A simbiose fundamental
Os casos de lulas bioluminescentes e vermes marinhos gigantes podem parecer meras curiosidades da biologia, a ciência da exuberância e da profusão onde qualquer coisa que pode ocorrer acaba ocorrendo em algum lugar. Mas há um acontecimento que terminou sendo tão central na história da vida na Terra que obriga, por si, a considerar a simbiose como um mecanismo evolutivo essencial: a origem da célula eucariota, o tipo de célula do qual estão feitos todos os animais, plantas e fungos deste planeta, além dos micro-organismos unicelulares como as amebas e os paramécios. Sem a simbiose que originou a célula eucariota não existiríamos.

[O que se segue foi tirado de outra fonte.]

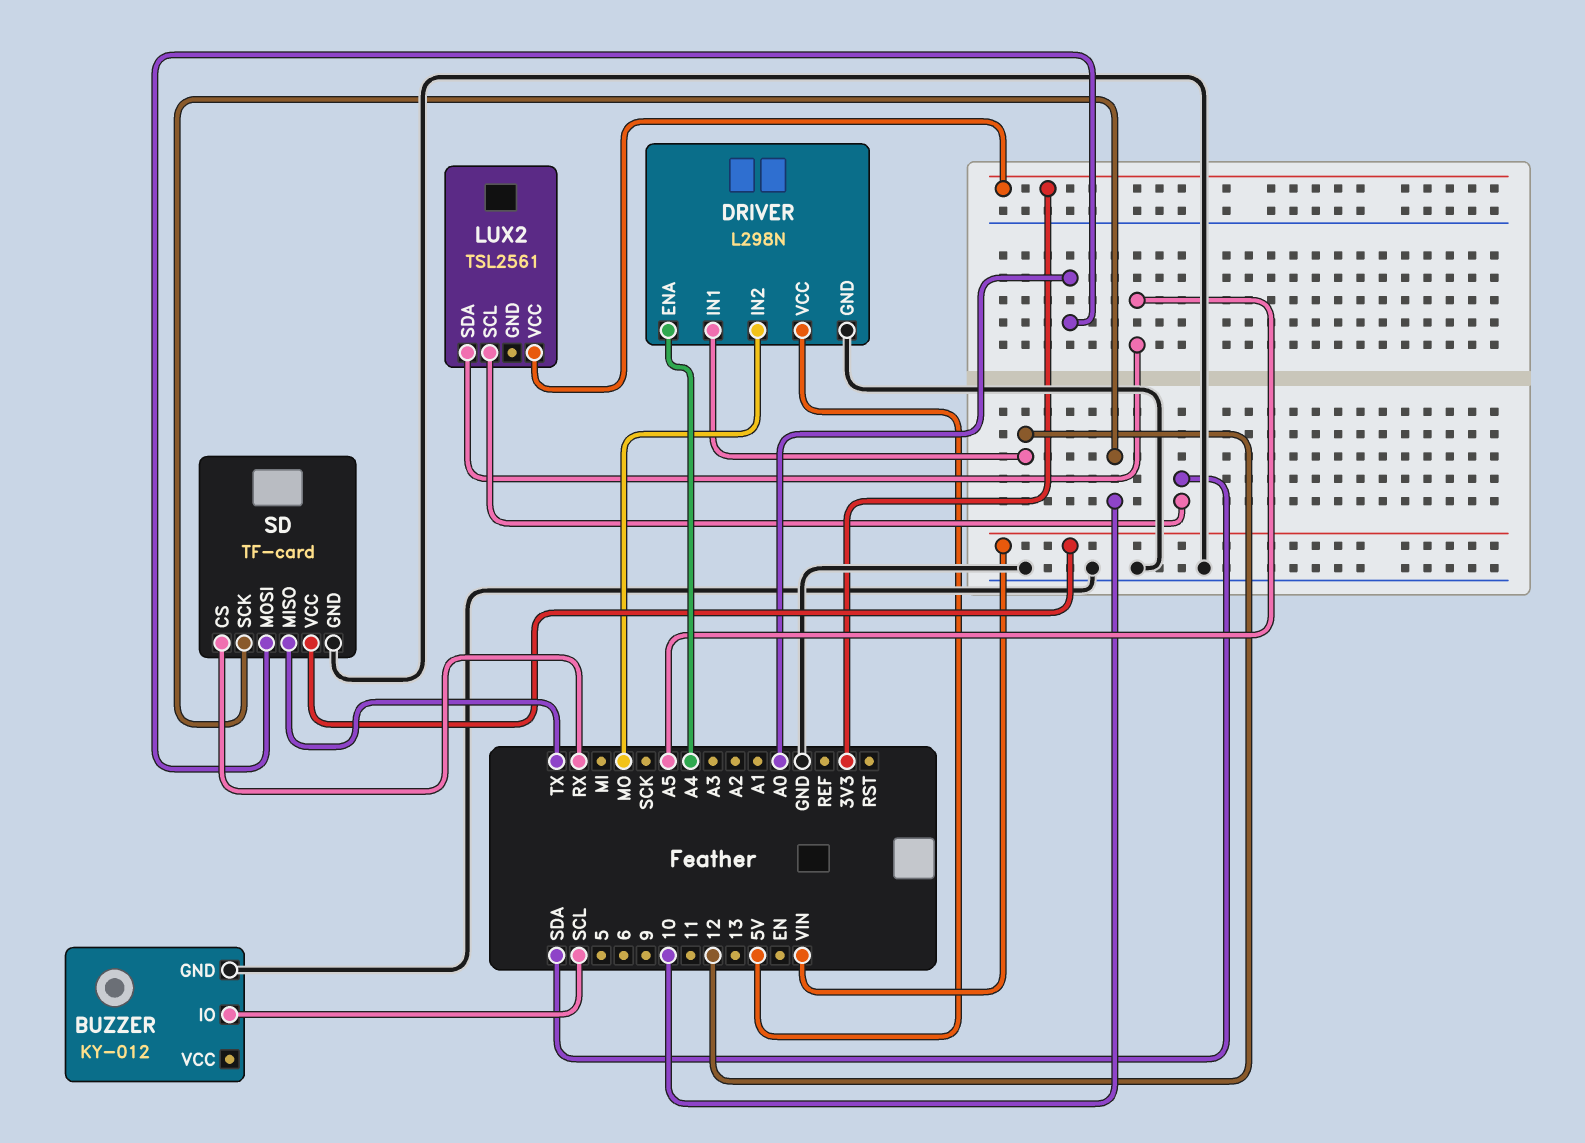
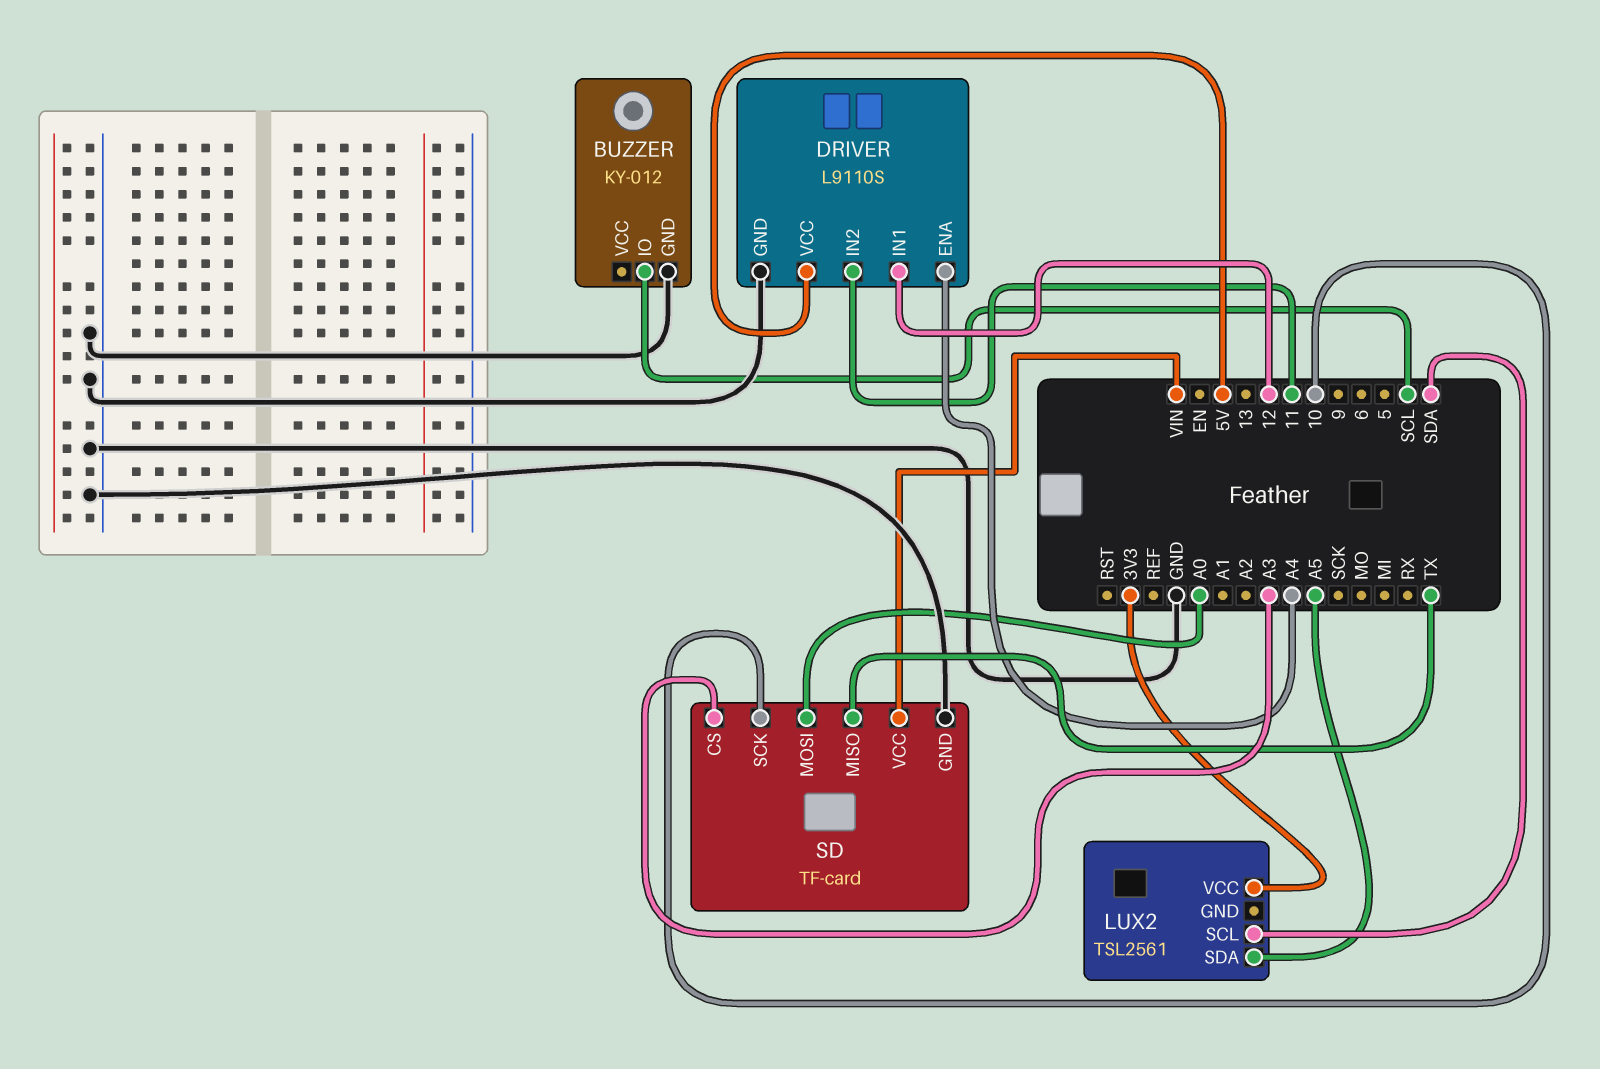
DRIVER: L298N -> L9110S
DRIVER pin IN2: MO -> 11
SD pin CS: RX -> A3

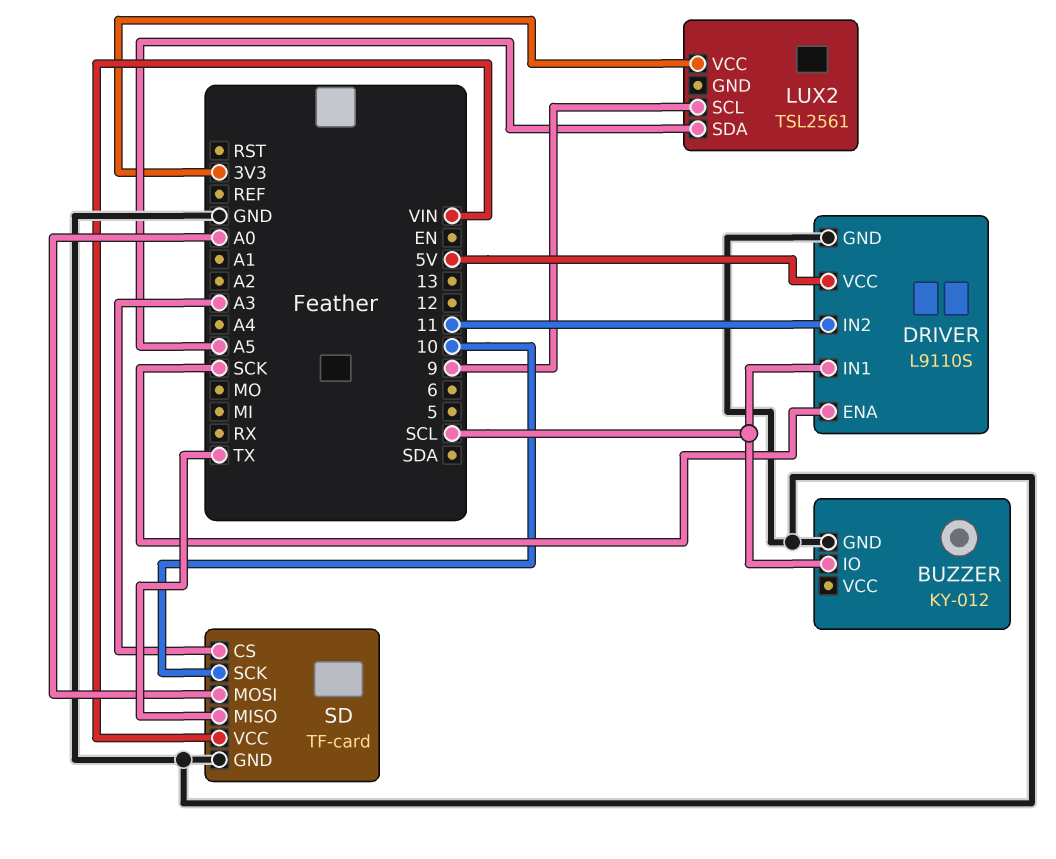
DRIVER pin ENA: A4 -> SCK
DRIVER pin IN1: 12 -> SCL
LUX2 pin SCL: SDA -> 9

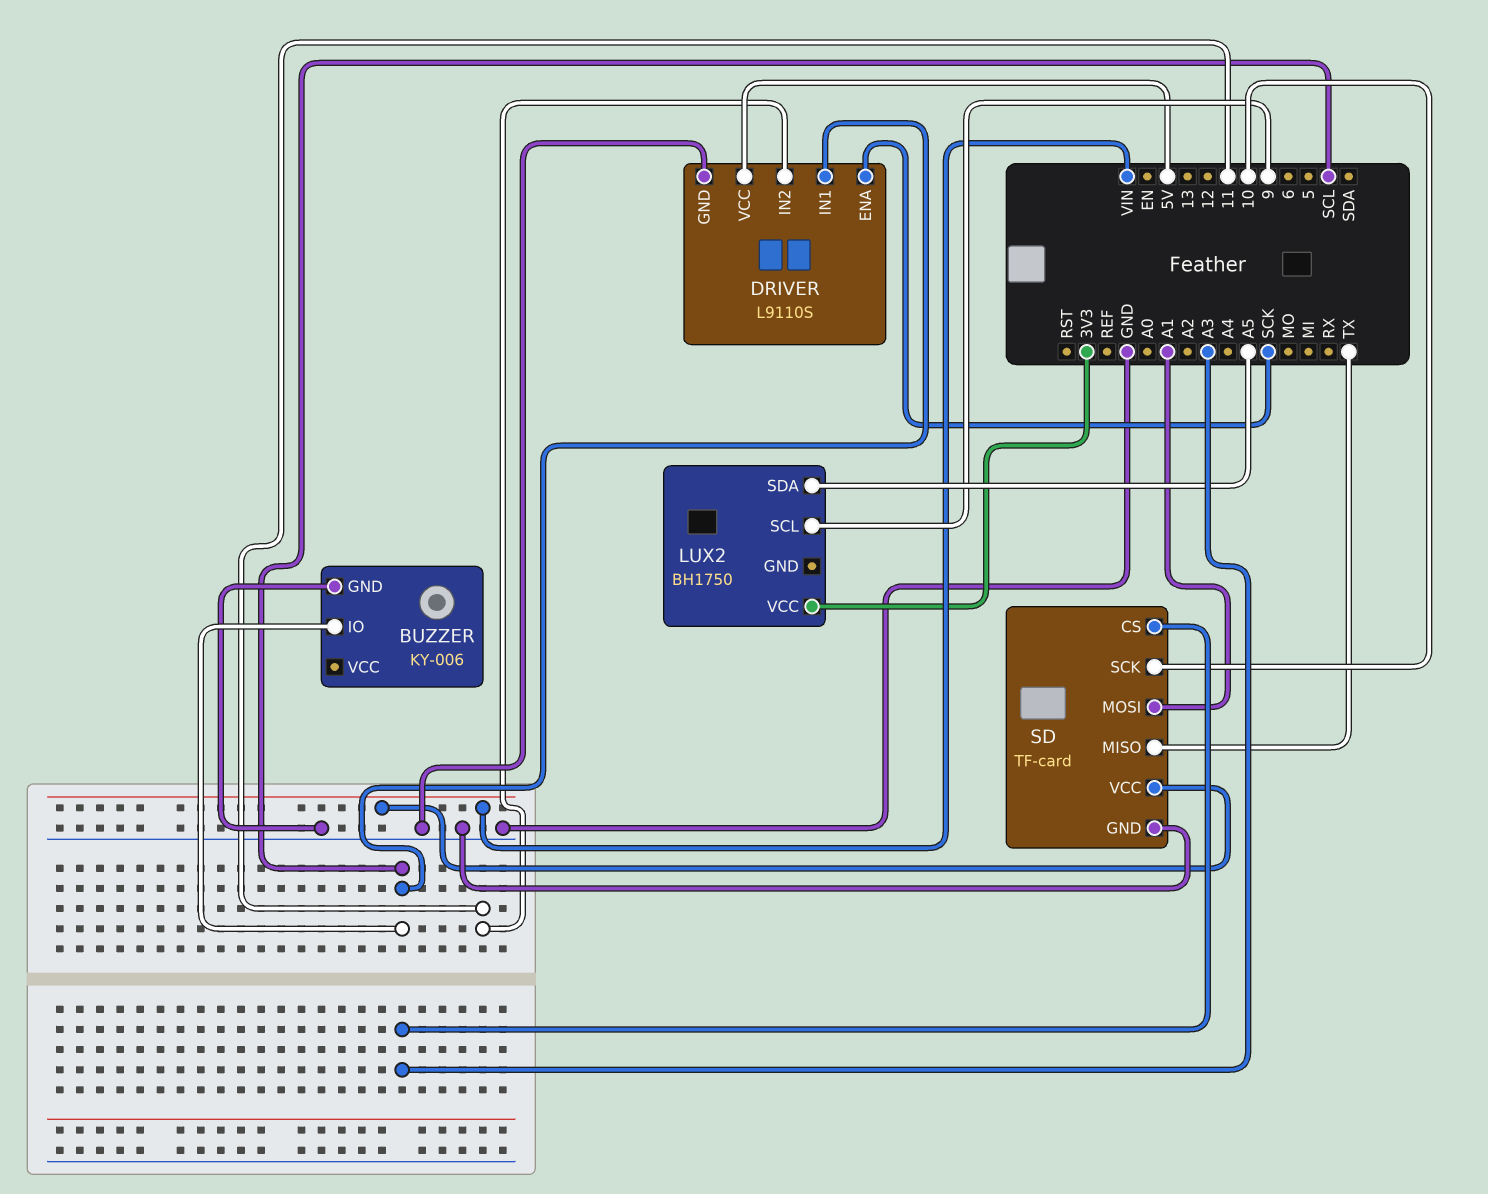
BUZZER: KY-012 -> KY-006
LUX2: TSL2561 -> BH1750
SD pin MOSI: A0 -> A1

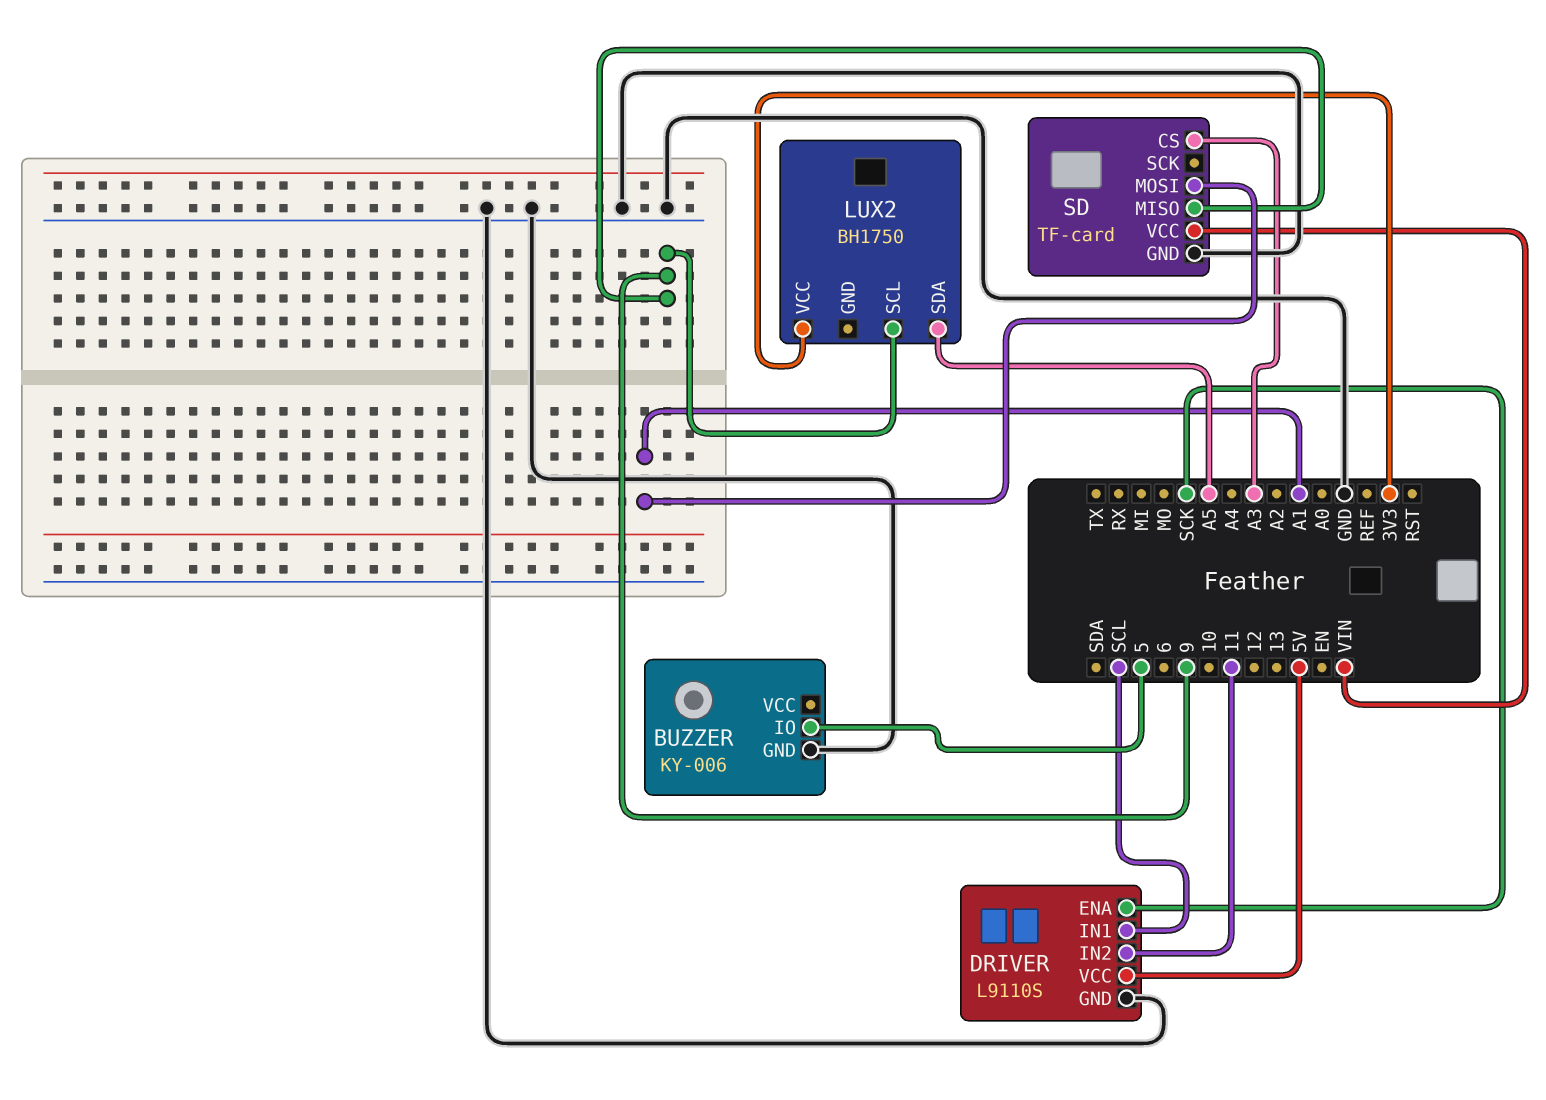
BUZZER pin IO: SCL -> 5
SD pin MISO: TX -> 9
SD pin SCK: 10 -> none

As mitocôndrias se tornaram bastante populares nos últimos tempos. Foram usadas para identificar Colombo, para resolver todo tipo de crimes e para determinar os parentescos do homem de Atapuerca; além disso, transmitem doenças hereditárias por via materna e são objeto de intensas pesquisas para tentar corrigi-las. Cada uma de nossas células contém entre 100 e 100.000 mitocôndrias, que são as responsáveis por produzir a energia para os processos vitais.
Graças sobretudo à grande bióloga Lynn Margulis (1938-2011), embora com notáveis precursores dos tempos de Darwin, sabemos hoje que as mitocôndrias provêm de antigas bactérias de vida livre, e que sua associação com outras bactérias e arqueas (similares às bactérias) gerou a célula eucariota há uns 2 bilhões de anos. Como nos demais casos de simbiose, a seleção natural darwiniana teve muito trabalho a fazer depois, mas o mecanismo disparador foi a simbiose.
As células das plantas e as algas têm um segundo orgânulo (pequeno órgão intracelular) de origem bacteriano: os cloroplastos que lhes permitem obter energia da luz solar.
Se estas coisas são curiosidades, nós também somos.